Her thesis also brought her to other rewarding work — this time as a Radcliffe Research Partner, undertaking research for the writer Héctor Tobar, the 2020–2021 Lillian Gollay Knafel Fellow at Harvard Radcliffe Institute. Tobar is writing a book about the effect of the anti-immigration movement on American society, and she assisted him by surveying publications, film, and social media for stories that reflect the modern Latinx immigrant experience.
“Héctor’s project was basically right on par with my thesis,” says Dominguez-Rangel.

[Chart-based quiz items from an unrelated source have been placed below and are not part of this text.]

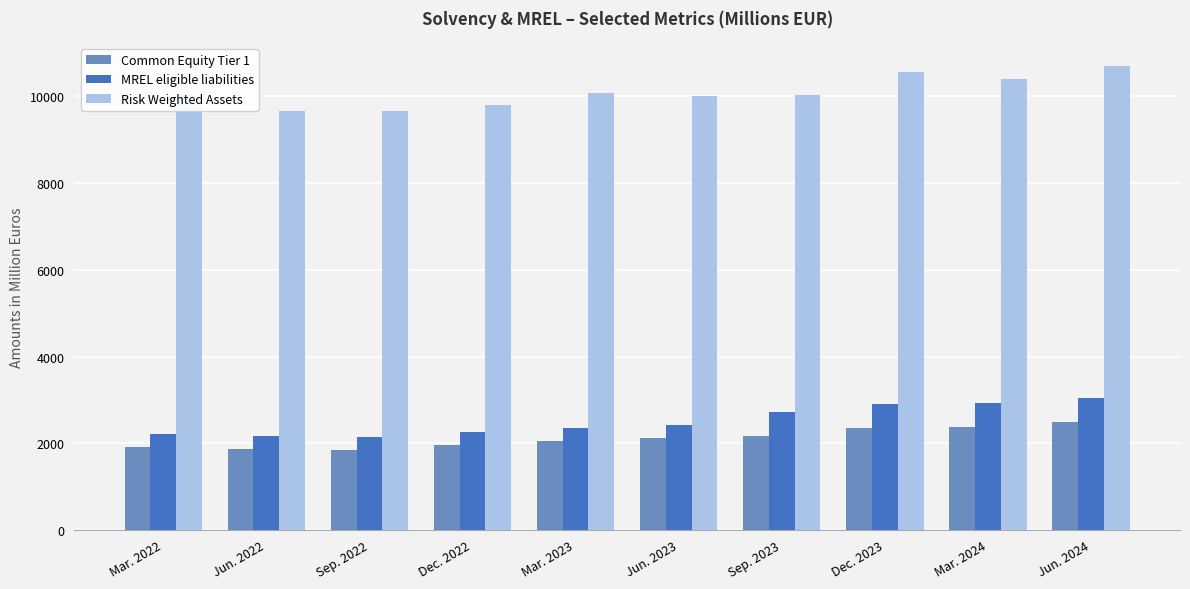

Which series has the largest total across all categories?

Risk Weighted Assets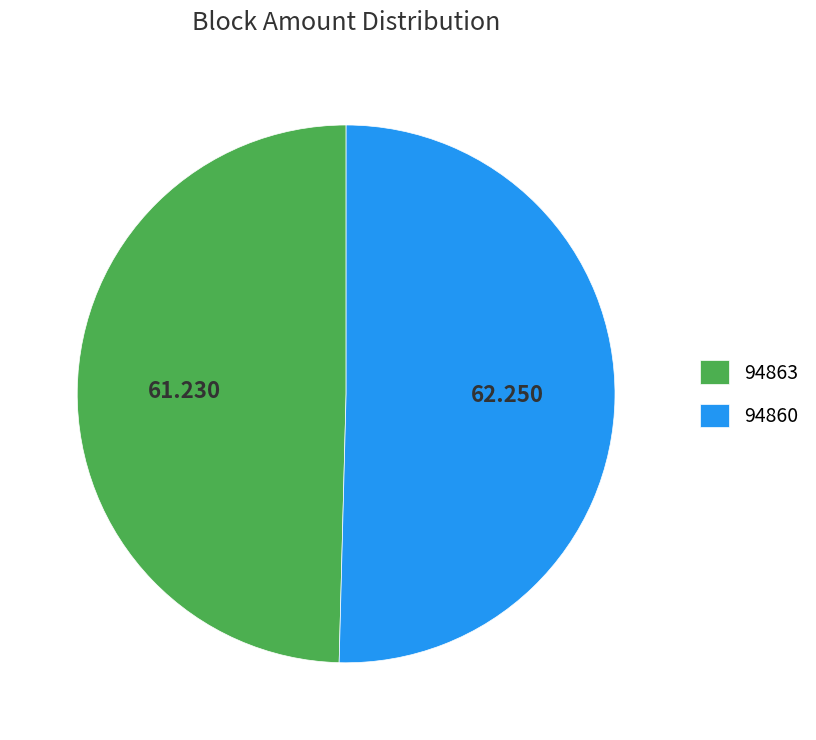

Rank the categories by value from highest to lowest.

94860, 94863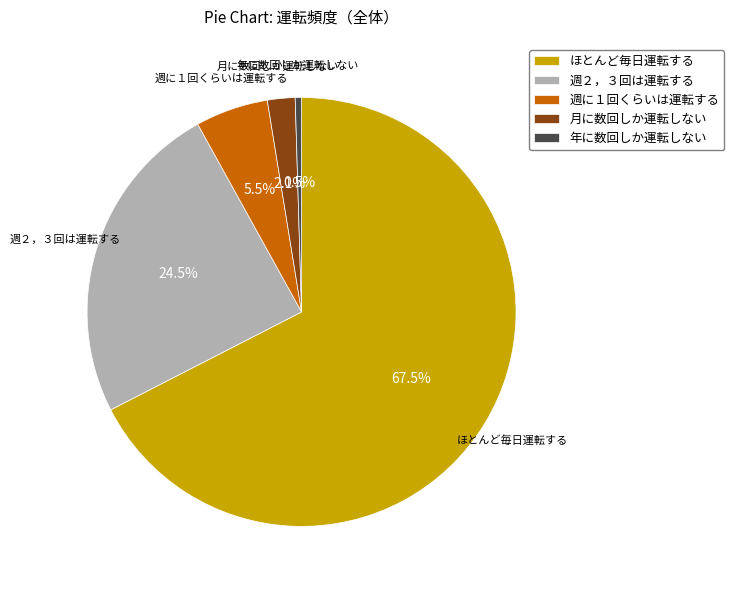

Does any single category account for the majority?

Yes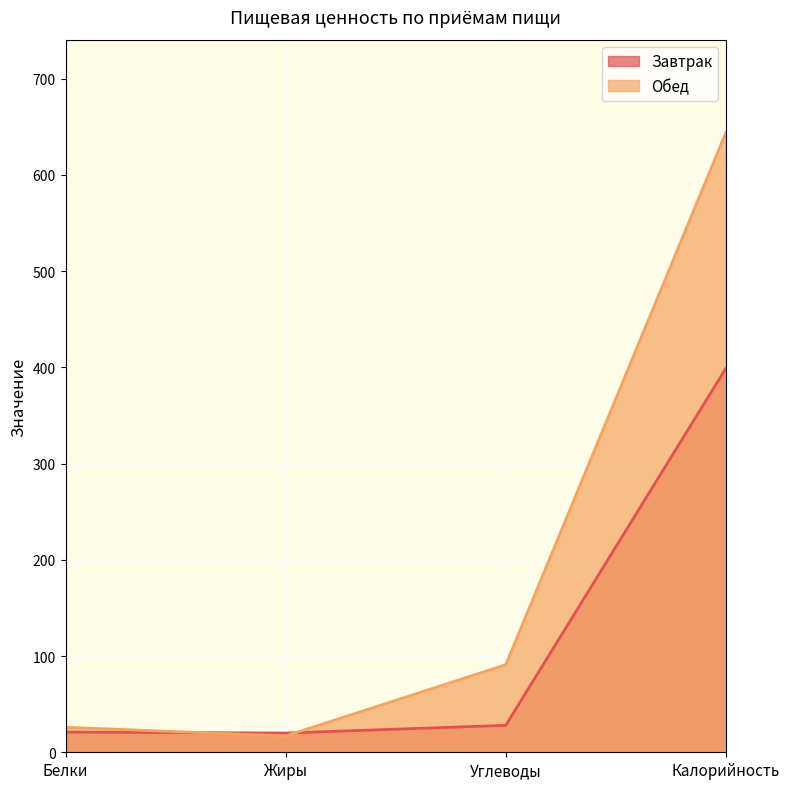

What is the average value of the Обед series?

194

In a coincidence, after collaborating solely over Zoom for a couple of months, Tobar and Dominguez-Rangel’s paths crossed in real life. Tobar was researching an article about the political opinions of Latinx immigrants, and Dominguez-Rangel connected him with her own father. Tobar traveled cross-country in the course of his reportage, and they met during a stop in Georgia. “My dad has a lot of things to say, but no one really to tell them to besides me — so just for him to share the story with somebody else” was meaningful, she said.
Post-Harvard, Dominguez-Rangel hopes to continue bringing attention to immigrant stories. After a gap year, during which she hopes to work in the arts, she will pursue an M.A./M.F.A. at Pacific Northwest College of Art, in Portland, Oregon, which has a dual program in critical studies and visual arts. “For me, the two things are very intertwined always,” she said, and her Harvard film studies have given her the resources to bring to life work she’s been thinking about for some time.
“In general, my art is rooted in storytelling,” she says. “All of it has been rooted in my experience.”
But for Dominguez-Rangel, it’s about more than just visibility—she hopes that bringing these representations to the public can help effect change: “That’s something I’ve found in my studies. Visibility goes a long way, but action needs to take precedence after that.”